Provided material –
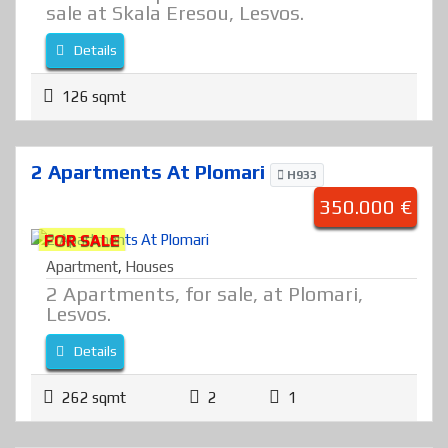
sale at Skala Eresou, Lesvos.
Details
126 sqmt
2 Apartments At Plomari
H933
350.000 €
FOR SALE
Apartment
,
Houses
2 Apartments, for sale, at Plomari,
Lesvos.
Details
262 sqmt
2
1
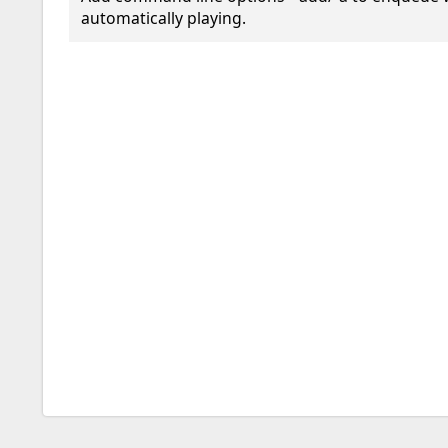
automatically playing.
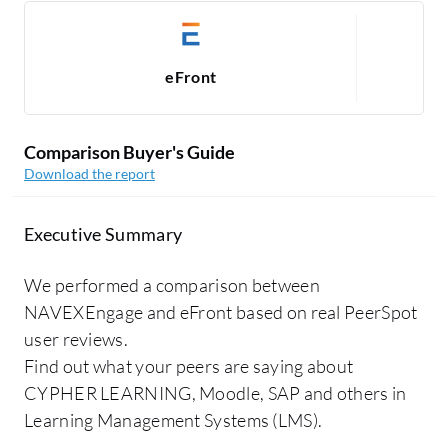
eFront
Comparison Buyer's Guide
Download the report
Executive Summary
We performed a comparison between
NAVEXEngage and eFront based on real PeerSpot
user reviews.
Find out what your peers are saying about
CYPHER LEARNING, Moodle, SAP and others in
Learning Management Systems (LMS).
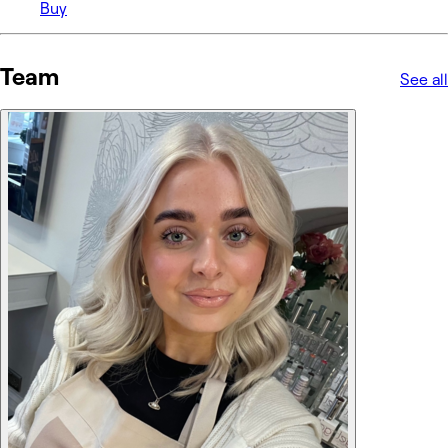
Buy
Team
See all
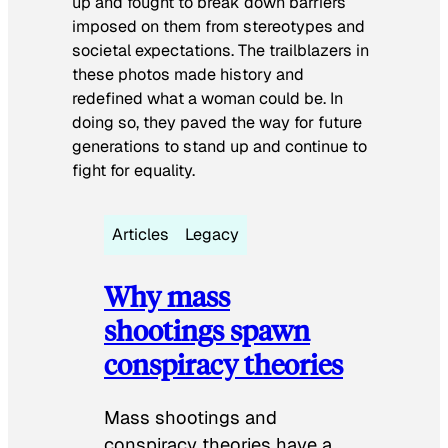
up and fought to break down barriers
imposed on them from stereotypes and
societal expectations. The trailblazers in
these photos made history and
redefined what a woman could be. In
doing so, they paved the way for future
generations to stand up and continue to
fight for equality.
Articles
Legacy
Why mass
shootings spawn
conspiracy theories
Mass shootings and
conspiracy theories have a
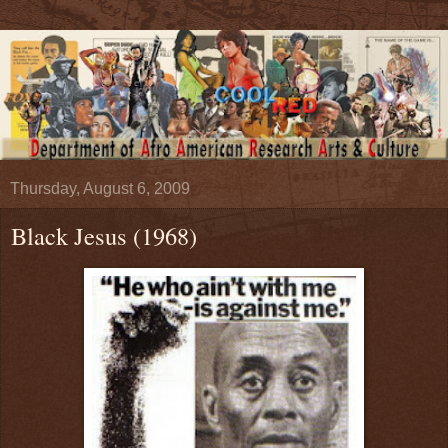
Thursday, August 6, 2009
Black Jesus (1968)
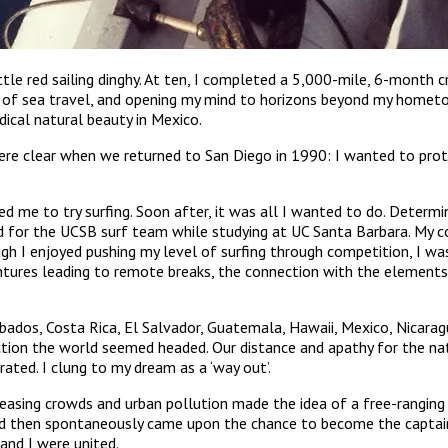
little red sailing dinghy. At ten, I completed a 5,000-mile, 6-month 
 of sea travel, and opening my mind to horizons beyond my hometow
ical natural beauty in Mexico.
were clear when we returned to San Diego in 1990: I wanted to pro
ed me to try surfing. Soon after, it was all I wanted to do. Determi
nd for the UCSB surf team while studying at UC Santa Barbara. My c
I enjoyed pushing my level of surfing through competition, I was
ntures leading to remote breaks, the connection with the elements, 
dos, Costa Rica, El Salvador, Guatemala, Hawaii, Mexico, Nicaragua, 
ction the world seemed headed. Our distance and apathy for the na
ated. I clung to my dream as a ‘way out’.
creasing crowds and urban pollution made the idea of a free-ranging
and then spontaneously came upon the chance to become the captain
and I were united.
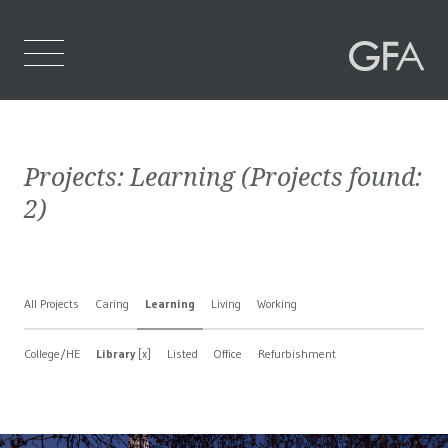
Home
Projects:
Learning
(Projects found:
Who We Are
2
)
What We Do
Projects
All Projects
Caring
Learning
Living
Working
Contact Us
College/HE
Library
[x]
Listed
Office
Refurbishment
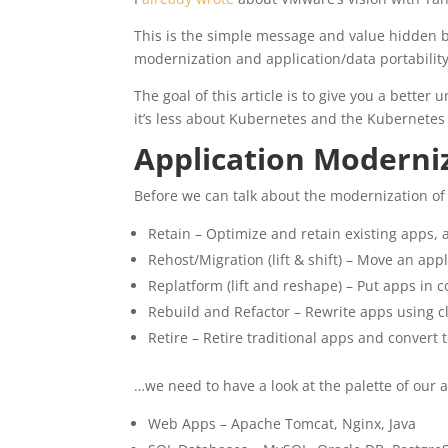
This is the simple message and value hidden 
modernization and application/data portability
The goal of this article is to give you a bette
it’s less about Kubernetes and the Kubernetes
Application Moderni
Before we can talk about the modernization of 
Retain – Optimize and retain existing apps, a
Rehost/Migration (lift & shift) – Move an ap
Replatform (lift and reshape) – Put apps in 
Rebuild and Refactor – Rewrite apps using c
Retire – Retire traditional apps and convert
…we need to have a look at the palette of our a
Web Apps – Apache Tomcat, Nginx, Java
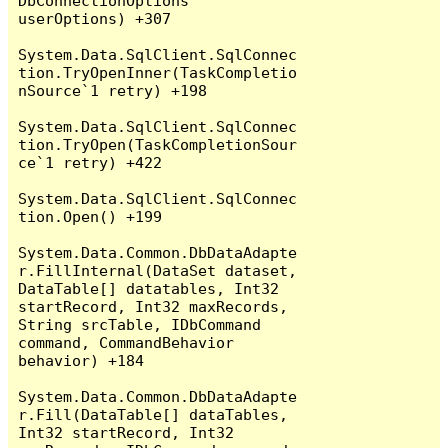
DbConnectionOptions 
userOptions) +307

System.Data.SqlClient.SqlConnec
tion.TryOpenInner(TaskCompletio
nSource`1 retry) +198

System.Data.SqlClient.SqlConnec
tion.TryOpen(TaskCompletionSour
ce`1 retry) +422

System.Data.SqlClient.SqlConnec
tion.Open() +199

System.Data.Common.DbDataAdapte
r.FillInternal(DataSet dataset, 
DataTable[] datatables, Int32 
startRecord, Int32 maxRecords, 
String srcTable, IDbCommand 
command, CommandBehavior 
behavior) +184

System.Data.Common.DbDataAdapte
r.Fill(DataTable[] dataTables, 
Int32 startRecord, Int32 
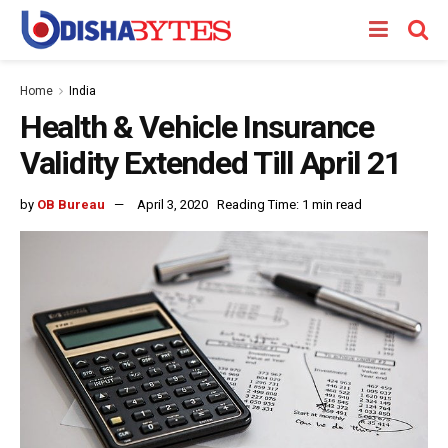
Home
India
Health & Vehicle Insurance
Validity Extended Till April 21
by
OB Bureau
April 3, 2020
Reading Time: 1 min read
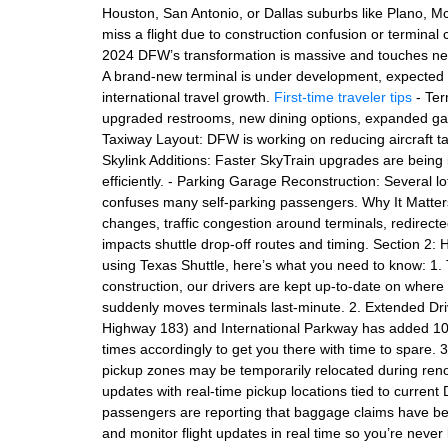
Houston, San Antonio, or Dallas suburbs like Plano, M
miss a flight due to construction confusion or terminal
2024 DFW’s transformation is massive and touches nearl
A brand-new terminal is under development, expected 
international travel growth.
First-time traveler tips
- Ter
upgraded restrooms, new dining options, expanded gat
Taxiway Layout: DFW is working on reducing aircraft t
Skylink Additions: Faster SkyTrain upgrades are bein
efficiently. - Parking Garage Reconstruction: Several l
confuses many self-parking passengers. Why It Matters
changes, traffic congestion around terminals, redirect
impacts shuttle drop-off routes and timing. Section 2: 
using Texas Shuttle, here’s what you need to know: 1.
construction, our drivers are kept up-to-date on where 
suddenly moves terminals last-minute. 2. Extended Dri
Highway 183) and International Parkway has added 10–2
times accordingly to get you there with time to spare. 3
pickup zones may be temporarily relocated during reno
updates with real-time pickup locations tied to curr
passengers are reporting that baggage claims have been
and monitor flight updates in real time so you’re never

Your goal – Exactly as written, give every entry again, but not the pictures.

Solution –
sale at Skala Eresou, Lesvos.
Details
126 sqmt
2 Apartments At Plomari
H933
350.000 €
FOR SALE
Apartment
,
Houses
2 Apartments, for sale, at Plomari,
Lesvos.
Details
262 sqmt
2
1
automatically playing.
eFront
Comparison Buyer's Guide
Download the report
Executive Summary
We performed a comparison between
NAVEXEngage and eFront based on real PeerSpot
user reviews.
Find out what your peers are saying about
CYPHER LEARNING, Moodle, SAP and others in
Learning Management Systems (LMS).
Buy
Team
See all
up and fought to break down barriers
imposed on them from stereotypes and
societal expectations. The trailblazers in
these photos made history and
redefined what a woman could be. In
doing so, they paved the way for future
generations to stand up and continue to
fight for equality.
Articles
Legacy
Why mass
shootings spawn
conspiracy theories
Mass shootings and
conspiracy theories have a
Thursday, August 6, 2009
Black Jesus (1968)
little red sailing dinghy. At ten, I completed a 5,000-mile, 6-month 
 of sea travel, and opening my mind to horizons beyond my hometow
ical natural beauty in Mexico.
were clear when we returned to San Diego in 1990: I wanted to pro
ed me to try surfing. Soon after, it was all I wanted to do. Determi
nd for the UCSB surf team while studying at UC Santa Barbara. My c
I enjoyed pushing my level of surfing through competition, I was
ntures leading to remote breaks, the connection with the elements, 
dos, Costa Rica, El Salvador, Guatemala, Hawaii, Mexico, Nicaragua, 
ction the world seemed headed. Our distance and apathy for the na
ated. I clung to my dream as a ‘way out’.
creasing crowds and urban pollution made the idea of a free-ranging
and then spontaneously came upon the chance to become the captain
and I were united.
Home
Projects:
Learning
(Projects found:
Who We Are
2
)
What We Do
Projects
All Projects
Caring
Learning
Living
Working
Contact Us
College/HE
Library
[x]
Listed
Office
Refurbishment
This is the simple message and value hidden 
modernization and application/data portability
The goal of this article is to give you a bette
it’s less about Kubernetes and the Kubernetes
Application Moderni
Before we can talk about the modernization of 
Retain – Optimize and retain existing apps, a
Rehost/Migration (lift & shift) – Move an ap
Replatform (lift and reshape) – Put apps in 
Rebuild and Refactor – Rewrite apps using c
Retire – Retire traditional apps and convert
…we need to have a look at the palette of our a
Web Apps – Apache Tomcat, Nginx, Java
DbConnectionOptions 
userOptions) +307

System.Data.SqlClient.SqlConnec
tion.TryOpenInner(TaskCompletio
nSource`1 retry) +198

System.Data.SqlClient.SqlConnec
tion.TryOpen(TaskCompletionSour
ce`1 retry) +422

System.Data.SqlClient.SqlConnec
tion.Open() +199

System.Data.Common.DbDataAdapte
r.FillInternal(DataSet dataset, 
DataTable[] datatables, Int32 
startRecord, Int32 maxRecords, 
String srcTable, IDbCommand 
command, CommandBehavior 
behavior) +184

System.Data.Common.DbDataAdapte
r.Fill(DataTable[] dataTables, 
Int32 startRecord, Int32 
Home
India
Health & Vehicle Insurance
Validity Extended Till April 21
by
OB Bureau
April 3, 2020
Reading Time: 1 min read
Houston, San Antonio, or Dallas suburbs like Plano, M
miss a flight due to construction confusion or terminal
2024 DFW’s transformation is massive and touches nearl
A brand-new terminal is under development, expected 
international travel growth.
First-time traveler tips
- Ter
upgraded restrooms, new dining options, expanded gat
Taxiway Layout: DFW is working on reducing aircraft t
Skylink Additions: Faster SkyTrain upgrades are bein
efficiently. - Parking Garage Reconstruction: Several l
confuses many self-parking passengers. Why It Matters
changes, traffic congestion around terminals, redirect
impacts shuttle drop-off routes and timing. Section 2: 
using Texas Shuttle, here’s what you need to know: 1.
construction, our drivers are kept up-to-date on where 
suddenly moves terminals last-minute. 2. Extended Dri
Highway 183) and International Parkway has added 10–2
times accordingly to get you there with time to spare. 3
pickup zones may be temporarily relocated during reno
updates with real-time pickup locations tied to curr
passengers are reporting that baggage claims have been
and monitor flight updates in real time so you’re never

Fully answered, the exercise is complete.